• [Exercise aim]:
Could you reproduce the lines below from the one with "114: (162, 109)" through the one with "129: (70, 376)"? Keep both ends and add nothing.

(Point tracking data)
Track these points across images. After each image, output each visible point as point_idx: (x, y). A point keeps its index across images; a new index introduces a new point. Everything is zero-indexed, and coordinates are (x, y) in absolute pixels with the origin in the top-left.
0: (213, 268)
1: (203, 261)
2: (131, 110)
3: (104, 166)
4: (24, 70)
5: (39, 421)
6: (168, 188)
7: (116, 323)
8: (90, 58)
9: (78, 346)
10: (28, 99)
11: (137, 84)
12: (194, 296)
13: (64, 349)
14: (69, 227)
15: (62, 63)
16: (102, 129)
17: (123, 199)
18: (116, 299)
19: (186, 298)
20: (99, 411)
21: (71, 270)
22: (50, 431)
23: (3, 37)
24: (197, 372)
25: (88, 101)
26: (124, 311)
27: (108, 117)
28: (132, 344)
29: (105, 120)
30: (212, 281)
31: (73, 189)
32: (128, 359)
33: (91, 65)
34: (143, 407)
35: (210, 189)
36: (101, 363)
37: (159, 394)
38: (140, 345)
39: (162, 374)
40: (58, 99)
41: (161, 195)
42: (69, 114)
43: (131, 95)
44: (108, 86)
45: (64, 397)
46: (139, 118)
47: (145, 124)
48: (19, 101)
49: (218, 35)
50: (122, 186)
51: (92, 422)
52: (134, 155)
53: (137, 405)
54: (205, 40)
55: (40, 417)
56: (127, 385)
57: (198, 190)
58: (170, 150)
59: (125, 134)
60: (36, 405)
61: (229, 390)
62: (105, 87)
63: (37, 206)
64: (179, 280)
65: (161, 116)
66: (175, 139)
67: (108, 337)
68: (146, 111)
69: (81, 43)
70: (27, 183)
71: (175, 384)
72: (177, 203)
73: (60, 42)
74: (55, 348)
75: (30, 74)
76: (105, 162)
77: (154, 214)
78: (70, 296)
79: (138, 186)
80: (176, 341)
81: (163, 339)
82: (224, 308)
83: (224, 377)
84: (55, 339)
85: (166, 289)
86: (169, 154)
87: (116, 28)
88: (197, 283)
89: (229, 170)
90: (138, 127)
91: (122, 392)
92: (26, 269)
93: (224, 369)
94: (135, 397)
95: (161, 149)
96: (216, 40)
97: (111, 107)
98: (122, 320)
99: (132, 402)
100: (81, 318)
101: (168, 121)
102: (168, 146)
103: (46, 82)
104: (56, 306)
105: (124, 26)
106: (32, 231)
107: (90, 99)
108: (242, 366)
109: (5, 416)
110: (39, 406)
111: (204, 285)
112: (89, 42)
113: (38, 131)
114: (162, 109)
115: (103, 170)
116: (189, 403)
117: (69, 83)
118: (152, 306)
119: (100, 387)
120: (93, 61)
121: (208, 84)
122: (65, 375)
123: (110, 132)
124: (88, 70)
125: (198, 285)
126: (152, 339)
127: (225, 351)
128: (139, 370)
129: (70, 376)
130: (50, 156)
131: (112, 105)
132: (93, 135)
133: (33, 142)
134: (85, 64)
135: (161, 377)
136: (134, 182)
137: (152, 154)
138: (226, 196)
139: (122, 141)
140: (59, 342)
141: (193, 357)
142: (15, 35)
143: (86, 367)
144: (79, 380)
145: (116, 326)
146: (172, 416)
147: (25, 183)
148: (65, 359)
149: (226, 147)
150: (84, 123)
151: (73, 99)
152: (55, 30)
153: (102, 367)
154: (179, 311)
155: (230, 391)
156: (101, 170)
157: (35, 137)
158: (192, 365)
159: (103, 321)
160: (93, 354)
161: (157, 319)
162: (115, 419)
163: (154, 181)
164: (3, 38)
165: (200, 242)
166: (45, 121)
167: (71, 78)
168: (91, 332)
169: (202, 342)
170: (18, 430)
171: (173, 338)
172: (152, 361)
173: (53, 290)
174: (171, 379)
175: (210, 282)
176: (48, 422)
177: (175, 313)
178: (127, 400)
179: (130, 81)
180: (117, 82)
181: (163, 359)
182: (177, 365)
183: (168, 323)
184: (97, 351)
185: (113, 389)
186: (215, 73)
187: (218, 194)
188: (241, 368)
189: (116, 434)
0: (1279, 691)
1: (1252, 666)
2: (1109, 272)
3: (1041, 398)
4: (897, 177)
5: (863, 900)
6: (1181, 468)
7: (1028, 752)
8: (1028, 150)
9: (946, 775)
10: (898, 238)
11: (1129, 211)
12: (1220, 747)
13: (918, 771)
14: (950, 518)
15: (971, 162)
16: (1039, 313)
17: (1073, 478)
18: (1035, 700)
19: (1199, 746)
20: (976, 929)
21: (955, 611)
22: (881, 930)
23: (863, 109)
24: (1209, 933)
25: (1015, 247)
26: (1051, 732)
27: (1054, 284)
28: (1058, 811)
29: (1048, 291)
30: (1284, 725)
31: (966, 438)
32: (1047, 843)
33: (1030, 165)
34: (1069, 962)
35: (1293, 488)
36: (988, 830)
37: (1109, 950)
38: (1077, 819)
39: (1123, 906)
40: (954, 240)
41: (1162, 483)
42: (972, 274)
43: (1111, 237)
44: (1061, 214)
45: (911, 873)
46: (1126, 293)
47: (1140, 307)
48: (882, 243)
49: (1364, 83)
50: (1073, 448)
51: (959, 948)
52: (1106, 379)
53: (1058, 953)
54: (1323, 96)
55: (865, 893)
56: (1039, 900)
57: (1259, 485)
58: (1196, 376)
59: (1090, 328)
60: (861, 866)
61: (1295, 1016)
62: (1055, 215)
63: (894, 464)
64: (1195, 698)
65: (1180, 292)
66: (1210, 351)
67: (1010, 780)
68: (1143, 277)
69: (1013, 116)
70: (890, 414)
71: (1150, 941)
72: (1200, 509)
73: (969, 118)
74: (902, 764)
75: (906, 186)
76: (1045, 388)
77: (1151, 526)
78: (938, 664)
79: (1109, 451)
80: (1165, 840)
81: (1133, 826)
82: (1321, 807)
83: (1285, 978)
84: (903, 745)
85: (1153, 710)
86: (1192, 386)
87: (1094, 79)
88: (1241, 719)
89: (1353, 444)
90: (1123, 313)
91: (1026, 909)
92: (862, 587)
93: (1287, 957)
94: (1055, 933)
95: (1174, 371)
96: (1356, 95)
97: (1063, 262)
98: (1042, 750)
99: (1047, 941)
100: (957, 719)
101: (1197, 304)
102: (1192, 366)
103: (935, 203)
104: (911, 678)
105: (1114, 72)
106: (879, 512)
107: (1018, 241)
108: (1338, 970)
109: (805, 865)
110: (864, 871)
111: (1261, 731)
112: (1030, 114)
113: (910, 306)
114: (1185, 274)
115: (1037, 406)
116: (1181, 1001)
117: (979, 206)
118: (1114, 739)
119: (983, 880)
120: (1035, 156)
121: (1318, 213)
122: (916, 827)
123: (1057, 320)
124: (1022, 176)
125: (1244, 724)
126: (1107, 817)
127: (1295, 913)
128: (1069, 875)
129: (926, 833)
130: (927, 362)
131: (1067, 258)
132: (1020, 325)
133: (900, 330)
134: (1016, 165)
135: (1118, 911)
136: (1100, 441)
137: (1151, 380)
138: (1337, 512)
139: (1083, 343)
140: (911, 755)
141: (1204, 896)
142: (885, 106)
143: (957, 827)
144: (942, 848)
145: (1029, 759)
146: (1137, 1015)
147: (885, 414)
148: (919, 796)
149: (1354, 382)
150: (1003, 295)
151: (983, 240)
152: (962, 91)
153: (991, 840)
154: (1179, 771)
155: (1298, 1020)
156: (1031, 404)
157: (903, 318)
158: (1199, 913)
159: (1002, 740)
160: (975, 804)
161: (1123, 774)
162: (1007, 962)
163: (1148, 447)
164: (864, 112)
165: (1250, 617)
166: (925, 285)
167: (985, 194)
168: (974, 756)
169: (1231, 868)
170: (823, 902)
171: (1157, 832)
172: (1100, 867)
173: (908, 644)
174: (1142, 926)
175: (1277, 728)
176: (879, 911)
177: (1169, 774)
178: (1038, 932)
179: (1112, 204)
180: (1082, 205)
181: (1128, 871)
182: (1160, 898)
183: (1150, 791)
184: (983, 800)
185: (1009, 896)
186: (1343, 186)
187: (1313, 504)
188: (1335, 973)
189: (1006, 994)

• [Expected answer]:
114: (162, 109)
115: (103, 170)
116: (189, 403)
117: (69, 83)
118: (152, 306)
119: (100, 387)
120: (93, 61)
121: (208, 84)
122: (65, 375)
123: (110, 132)
124: (88, 70)
125: (198, 285)
126: (152, 339)
127: (225, 351)
128: (139, 370)
129: (70, 376)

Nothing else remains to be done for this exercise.